When I was a teen to early college age, my main mental health goal was staying out of an inpatient department of a hospital or other mental health facility. I knew, though I wasn’t yet diagnosed, that there was something wrong with me – that I had some kind of mental health problem based on my aberrant behavior and how people reacted to me. That fear has never completely left me, though as I’ve grown and learned more about my diagnosis of bipolar disorder with anxiety, I’ve come to think it is less and less likely. Yet I know that bipolar can sometimes lead to psychosis and necessitate hospitalization. That’s not as likely to happen to me as a person with bipolar 2, but it still crosses my troubled mind.
Later in life, it became my goal to find a therapist and a psychiatrist who could help me. I tried various ones, including ones through EAPs, therapy groups, and couples counseling. Some seemed to help, but others were spectacular failures. Some positively shredded me, leaving me worse off than when I came in. Others misdiagnosed me (which I can’t really fault them for, as bipolar 2 was a rare or even nonexistent diagnosis when I started looking for help). Among other things, I learned that group therapy was not for me. And I learned that Prozac did help, at least to some extent.
At that point, my main mental health goal was to find someone who could tell me what was happening to me and to figure out what could help. I no longer remember how I found him, but eventually I came to Dr. R. He was the one who finally gave me the correct diagnosis. Then my mental health goal became finding a medication that would help me with this new diagnosis better than Prozac did.
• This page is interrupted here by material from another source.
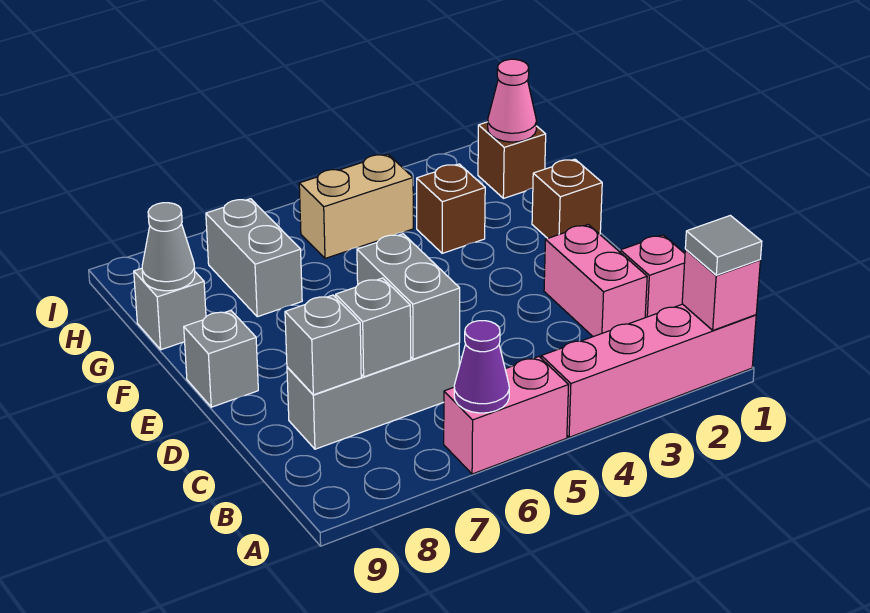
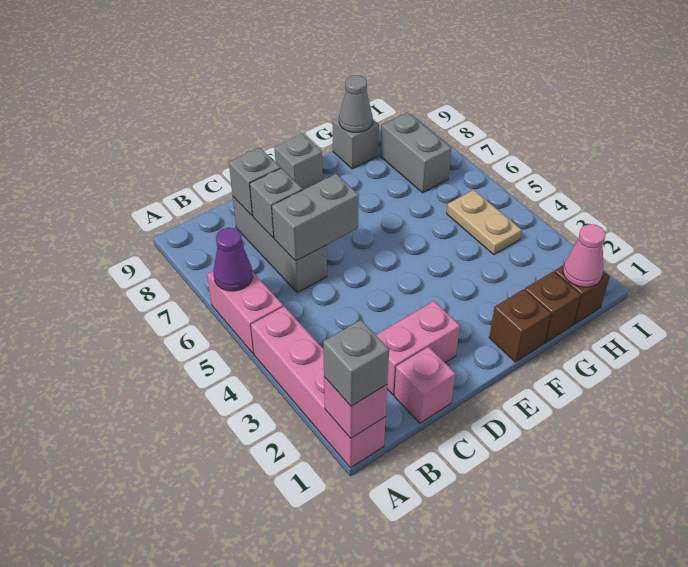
grey 1x1 tile [685,215,762,275] -> grey 1x1 brick [323,320,389,406]
brown 1x1 brick [417,164,485,253] -> brown 1x1 brick moved to [525,271,581,343]
grey 1x2 brick [206,199,302,317] -> grey 1x2 brick turned to [380,112,451,193]
tan 1x2 brick [299,154,413,258] -> tan 1x2 plate [446,190,522,255]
Dr. R. was patient with his patient. He and I began a journey that lasted for several years, trying one medication after another and then combinations of medications, in hopes of finding a “cocktail” of drugs that worked for me. That became my new mental health goal – along with enduring the years of failures as just the right combination eluded us.
One of my other (it seemed irrational) fears and mental health goals was to avoid being subjected to electro convulsive therapy (ECT). But that became a real possibility when my case proved so resistant to medication that Dr. R. recommended it. I freaked out. It seemed that my fears were about to become reality. I eventually agreed with him that it might be necessary and began to prepare myself for what had seemed to me like an ultimate horror, right up there with being hospitalized.
Fortunately, however, Dr. R. had one more medication in his arsenal and it proved so effective that the ECT was deemed unnecessary. We achieved that effective cocktail of medications that would stabilize me.
Then Dr. R. retired. Immediately, my new mental health goal was to find a new psychiatrist who could prescribe for me and a therapist who could help me with the day-to-day difficulties of living with bipolar 2. It took a while to find a psychiatrist who had an opening – though with a wait of about six months. (My primary care physician continued writing prescriptions for me while I waited.) Eventually, I found Dr. G., who said that, as I was fairly well stabilized on my assorted medications, he needed to see me only four times a year for maintenance and to tweak my meds if I encountered any further difficulties.
It was also time to choose a therapist, and my goal became finding one that I meshed with. (I had learned this was necessary from all the bad experiences that I had had in the past.) I started “interviewing” therapists. I tried to find one that had dealt with mood disorders in the past, wasn’t a Freudian, and could come at things from a feminist perspective. I found Dr. B. I wasn’t exactly typical of her patients. She dealt mostly with college students. (Her practice was in a clinic within the Student Union building at a university that was, fortuitously, right down the road from me.) I have been with her and Dr. G. ever since.
My current mental health goal is to maintain – the medications I’m stabilized on and the sessions with Dr. B. to help me navigate through the difficulties such as anxiety that still pop up from time to time.
It’s a whole lot better than having that goal to stay out of a mental hospital.